The 1911 census stated that 3 children had been born to the couple, but that only 2 were living at the date of the census (2nd April 1911). Of the children I already knew about, none had died before this date, so this must have been 'Rosie'.

I kept trawling through the GRO indexes, trying different spellings and wildcards. I finally found Kathleen Rose Ellis, whose mother's maiden name had been indexed as Braddle, instead of Brattle.

Kathleen Rose was born at home on 25th October 1910. At the time Rebecca Jane already had a 2 year old (Henry Ernest) and a 1 year old (Eleanor Rebecca) to look after.

Poor Kathleen Rose died when she was just 15 days old, on 9th November 1910. There was a post mortem which reported the cause of death as "Suffocation by being deprived of fresh air while in bed with mother and another child". An inquest was held by the Coroner for Southwark, on 11th November 1910, which ruled the death as "Misadventure".

It is possible that Spilsbury performed the post mortem, but there was no charge of Infanticide and no Old Bailey trial.


A few months later the family had to face another tragedy.
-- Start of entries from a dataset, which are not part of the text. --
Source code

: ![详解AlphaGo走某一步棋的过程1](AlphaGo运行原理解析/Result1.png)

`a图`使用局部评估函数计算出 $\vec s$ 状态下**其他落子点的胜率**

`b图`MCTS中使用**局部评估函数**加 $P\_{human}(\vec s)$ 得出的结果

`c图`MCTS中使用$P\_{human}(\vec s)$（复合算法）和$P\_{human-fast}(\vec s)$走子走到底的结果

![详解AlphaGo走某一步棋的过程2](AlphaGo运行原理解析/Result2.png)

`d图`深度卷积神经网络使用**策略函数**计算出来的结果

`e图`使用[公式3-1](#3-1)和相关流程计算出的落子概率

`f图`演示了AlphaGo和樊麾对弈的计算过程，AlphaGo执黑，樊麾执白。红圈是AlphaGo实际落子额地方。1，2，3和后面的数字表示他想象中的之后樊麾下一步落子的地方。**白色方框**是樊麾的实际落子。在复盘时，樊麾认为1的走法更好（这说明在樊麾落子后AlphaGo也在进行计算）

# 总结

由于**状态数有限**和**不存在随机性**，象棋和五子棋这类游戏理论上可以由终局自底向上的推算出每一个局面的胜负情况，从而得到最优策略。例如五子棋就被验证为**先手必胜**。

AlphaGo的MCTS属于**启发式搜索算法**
Their daughter Eleanor Rebecca Ellis (their second child) died on 28th May 1911 at Guy's Hospital at the age of 21 months. Her cause of death was reported as "Rickets, Pneumonia, Kerato Malacia".

Rickets is disorder caused by lack of vitamin D that results in soft and weak bones in children.

Keratomalacia is an eye condition caused by severe vitamin A deficiency. It leads to the rapid breakdown of the corneas, and may have resulted in blindness. Vitamin A deficiency could have affected her physical and mental development, and might also have made her more vulnerable to infections.

It seems likely that Eleanor Rebecca was already needing a lot of extra care by the time Kathleen Rose was born. Their mother must have been exhausted. This perhaps was the reason she fell asleep so deeply that she didn't realised that she had turned and lay over her baby.